Qual é o seu filme de terror favorito? Definitivamente não é Pânico 7

Aviso: O texto contém alguns spoilers

Texto Alternativo: O vilão Ghostface em destaque no centro da imagem. Ele usa sua icônica máscara branca de expressão alongada e túnica preta com capuz.
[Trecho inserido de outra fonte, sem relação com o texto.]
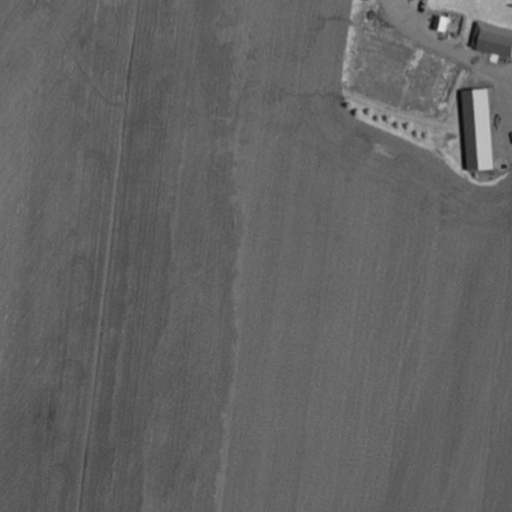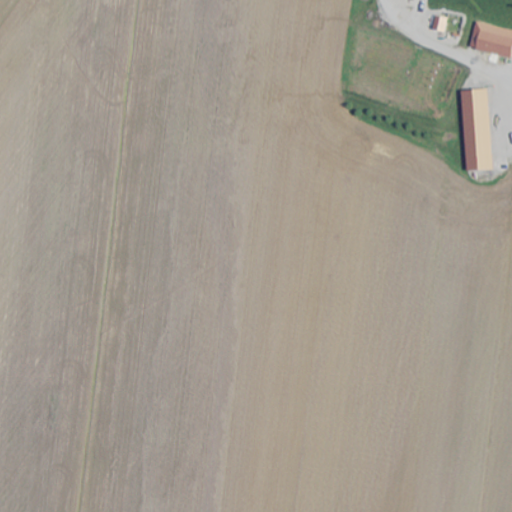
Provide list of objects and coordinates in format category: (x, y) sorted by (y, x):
building: (444, 24)
building: (494, 40)
road: (443, 48)
building: (481, 131)
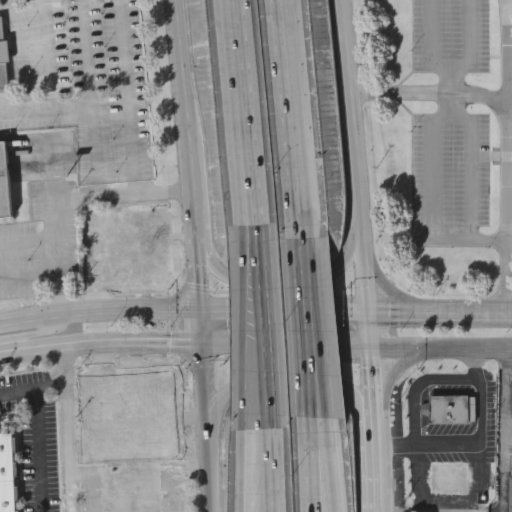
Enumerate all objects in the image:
road: (431, 44)
road: (507, 49)
road: (48, 53)
road: (473, 57)
building: (4, 59)
road: (431, 94)
road: (92, 98)
road: (190, 103)
road: (242, 116)
road: (289, 116)
road: (474, 167)
road: (362, 176)
building: (4, 182)
building: (6, 186)
road: (430, 191)
road: (63, 198)
road: (508, 205)
road: (195, 222)
road: (161, 225)
road: (89, 232)
road: (180, 237)
road: (26, 241)
building: (124, 248)
building: (124, 248)
road: (302, 259)
road: (198, 272)
road: (278, 272)
road: (147, 276)
road: (28, 278)
road: (392, 290)
traffic signals: (374, 305)
road: (397, 306)
road: (186, 308)
traffic signals: (200, 308)
road: (448, 310)
road: (494, 311)
road: (201, 326)
road: (34, 333)
road: (265, 336)
road: (253, 337)
traffic signals: (202, 345)
road: (100, 346)
road: (291, 349)
traffic signals: (380, 353)
road: (445, 354)
road: (313, 358)
road: (305, 359)
road: (399, 370)
road: (157, 376)
road: (380, 380)
road: (509, 380)
road: (64, 383)
road: (417, 386)
road: (291, 396)
building: (129, 408)
building: (453, 408)
building: (129, 410)
building: (453, 411)
road: (207, 428)
road: (36, 433)
road: (505, 433)
road: (140, 442)
road: (477, 447)
road: (67, 449)
road: (379, 457)
road: (325, 472)
building: (7, 473)
building: (8, 473)
road: (309, 473)
road: (277, 475)
road: (251, 476)
building: (449, 479)
building: (510, 494)
building: (510, 496)
road: (379, 510)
Ele segura uma faca de caça de forma ameaçadora em um ambiente externo noturno, com colunas de pedra e iluminação quente ao fundo.
Três décadas depois, o Ghostface ressurge em 2026 com um novo alvo, a filha da final girl original (Foto: Paramount Pictures)

Guilherme Machado Leal e Arthur Caires

Três décadas após a primeira aventura de Sidney Prescott (Neve Campbell), a franquia Pânico chega ao seu sétimo capítulo. Entre requels (obras que são sequência e reinício) – como o quinto filme –, novos personagens e tramas, o mundo criado por Wes Craven em 1996 se adaptou pelas décadas. Dessa vez, o icônico vilão Ghostface, dirigido pelas lentes de Kevin Williamson (roteirista do primeiro, segundo e quarto longas), tem como objetivo atacar a filha da final girl, Tatum Evans (Isabel May).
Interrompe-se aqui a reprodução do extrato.